Records provided ▸

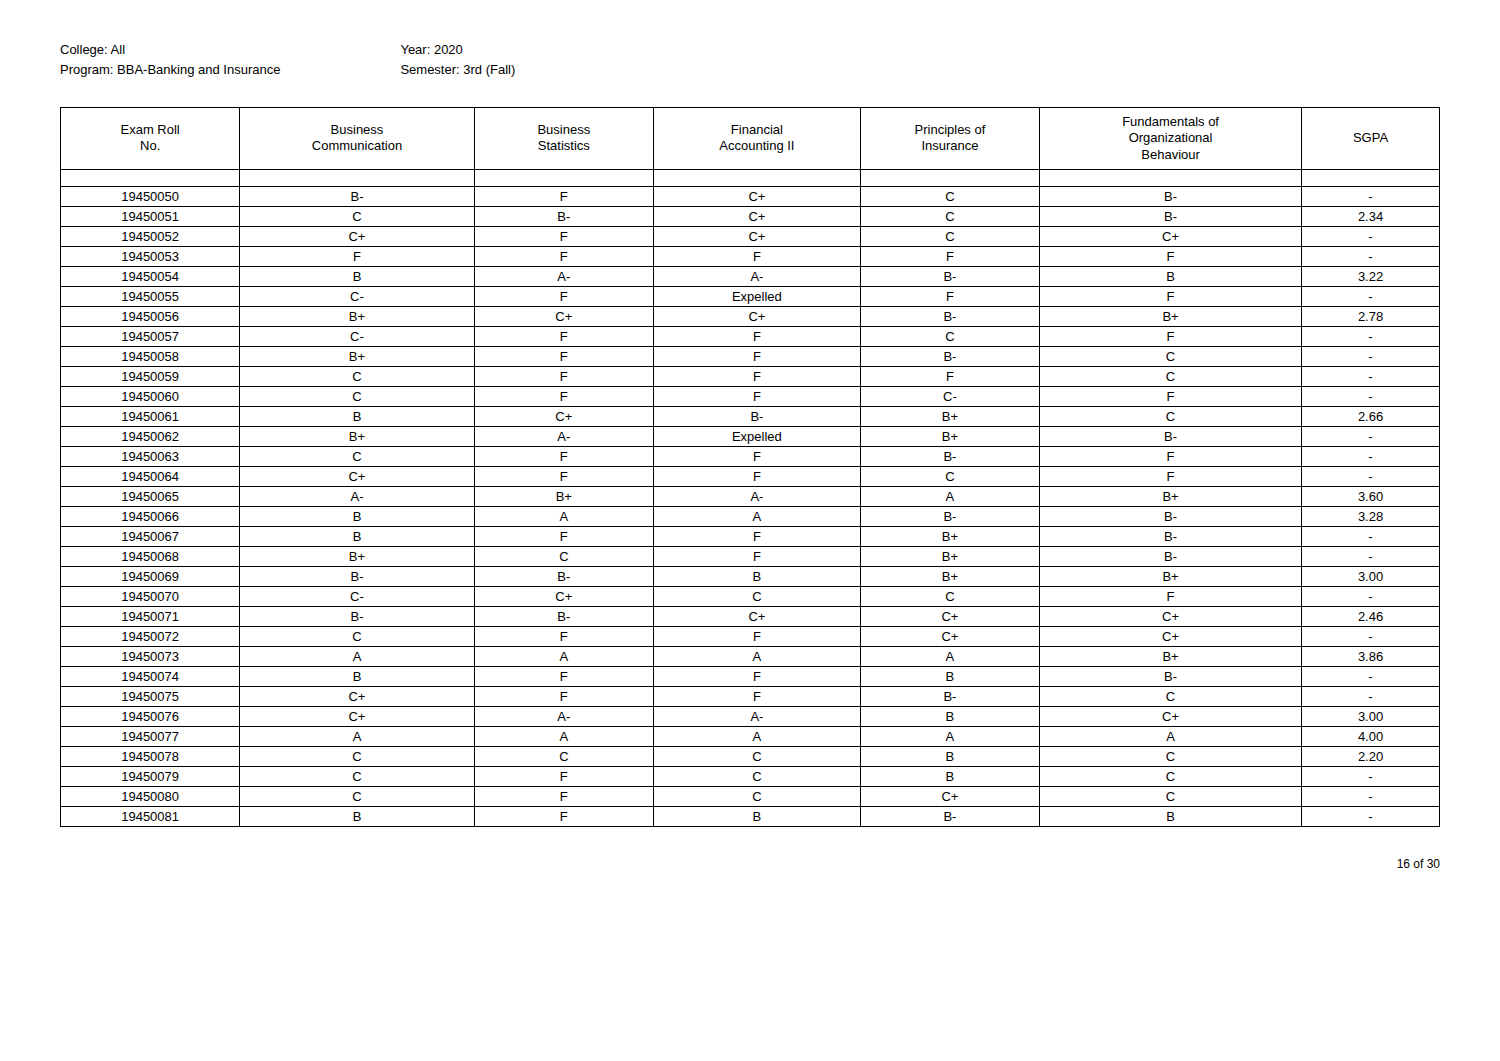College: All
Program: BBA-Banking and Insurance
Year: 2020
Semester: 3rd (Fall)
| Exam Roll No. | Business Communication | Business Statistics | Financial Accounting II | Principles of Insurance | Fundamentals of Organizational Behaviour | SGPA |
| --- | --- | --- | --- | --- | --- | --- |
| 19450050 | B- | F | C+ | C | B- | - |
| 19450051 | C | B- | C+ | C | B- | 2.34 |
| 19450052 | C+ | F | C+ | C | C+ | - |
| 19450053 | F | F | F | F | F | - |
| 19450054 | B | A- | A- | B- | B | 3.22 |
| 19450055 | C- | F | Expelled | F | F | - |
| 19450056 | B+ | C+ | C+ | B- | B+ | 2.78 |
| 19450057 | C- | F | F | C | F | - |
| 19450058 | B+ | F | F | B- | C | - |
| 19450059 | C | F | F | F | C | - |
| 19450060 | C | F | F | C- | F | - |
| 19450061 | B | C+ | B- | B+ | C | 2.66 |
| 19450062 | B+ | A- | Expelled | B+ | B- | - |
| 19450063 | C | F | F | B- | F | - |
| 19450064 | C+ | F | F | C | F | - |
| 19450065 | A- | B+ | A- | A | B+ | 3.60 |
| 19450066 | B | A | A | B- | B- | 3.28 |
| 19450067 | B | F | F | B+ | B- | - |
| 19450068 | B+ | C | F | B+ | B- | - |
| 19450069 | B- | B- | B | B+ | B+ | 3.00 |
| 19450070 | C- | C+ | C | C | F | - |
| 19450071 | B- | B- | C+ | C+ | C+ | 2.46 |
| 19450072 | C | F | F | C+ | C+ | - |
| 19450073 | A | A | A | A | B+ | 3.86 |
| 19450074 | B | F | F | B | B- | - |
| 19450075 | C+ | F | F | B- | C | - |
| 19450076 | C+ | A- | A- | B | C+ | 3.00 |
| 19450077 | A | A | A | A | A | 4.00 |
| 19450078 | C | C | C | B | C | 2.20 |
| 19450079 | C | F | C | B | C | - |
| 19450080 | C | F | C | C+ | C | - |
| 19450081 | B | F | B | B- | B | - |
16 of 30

==

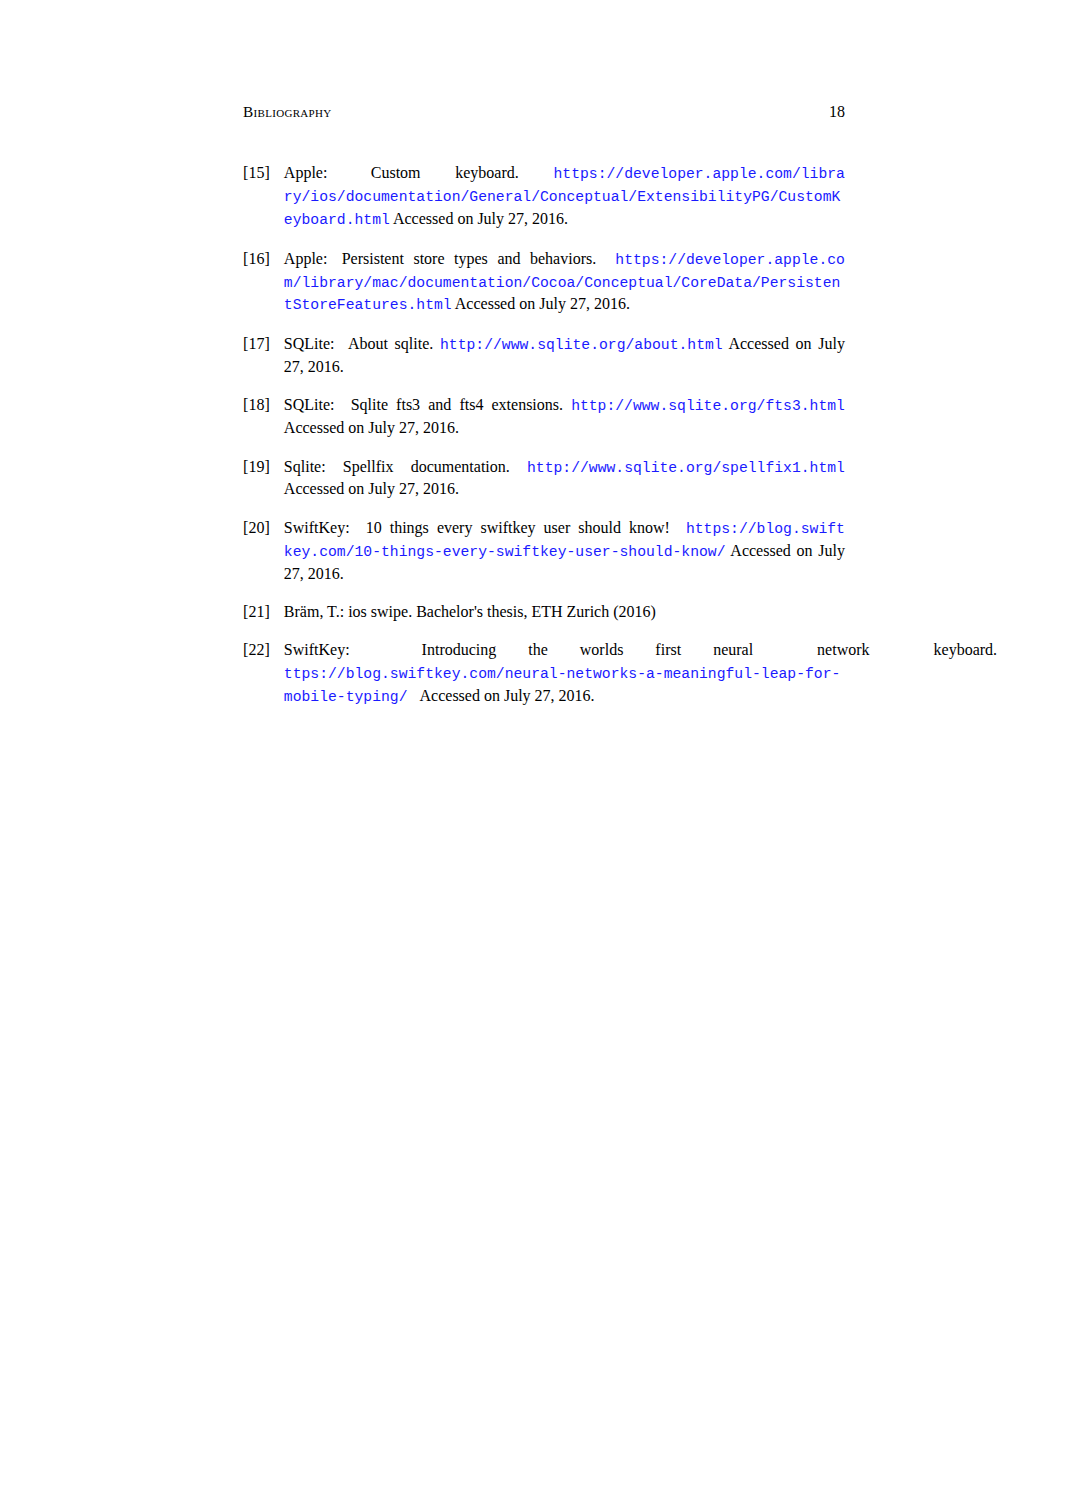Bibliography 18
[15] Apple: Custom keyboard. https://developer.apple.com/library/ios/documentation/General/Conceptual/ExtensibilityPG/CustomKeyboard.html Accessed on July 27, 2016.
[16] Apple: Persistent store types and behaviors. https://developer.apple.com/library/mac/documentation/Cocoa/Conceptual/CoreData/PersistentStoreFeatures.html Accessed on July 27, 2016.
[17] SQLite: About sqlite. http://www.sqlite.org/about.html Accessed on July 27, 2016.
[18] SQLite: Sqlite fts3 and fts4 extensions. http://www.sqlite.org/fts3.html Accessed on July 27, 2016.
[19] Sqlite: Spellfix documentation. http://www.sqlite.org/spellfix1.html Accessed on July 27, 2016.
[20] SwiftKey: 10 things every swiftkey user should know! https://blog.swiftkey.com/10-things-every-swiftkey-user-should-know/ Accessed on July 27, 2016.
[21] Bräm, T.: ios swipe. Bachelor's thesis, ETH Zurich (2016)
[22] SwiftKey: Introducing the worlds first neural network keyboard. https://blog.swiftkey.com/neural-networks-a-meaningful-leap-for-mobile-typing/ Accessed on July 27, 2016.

Work item ▸ Copy out each line of the material in which the word "blog" turns up.

Finished task ▸
[20] SwiftKey: 10 things every swiftkey user should know! https://blog.swiftkey.com/10-things-every-swiftkey-user-should-know/ Accessed on July 27, 2016.
[22] SwiftKey: Introducing the worlds first neural network keyboard. https://blog.swiftkey.com/neural-networks-a-meaningful-leap-for-mobile-typing/ Accessed on July 27, 2016.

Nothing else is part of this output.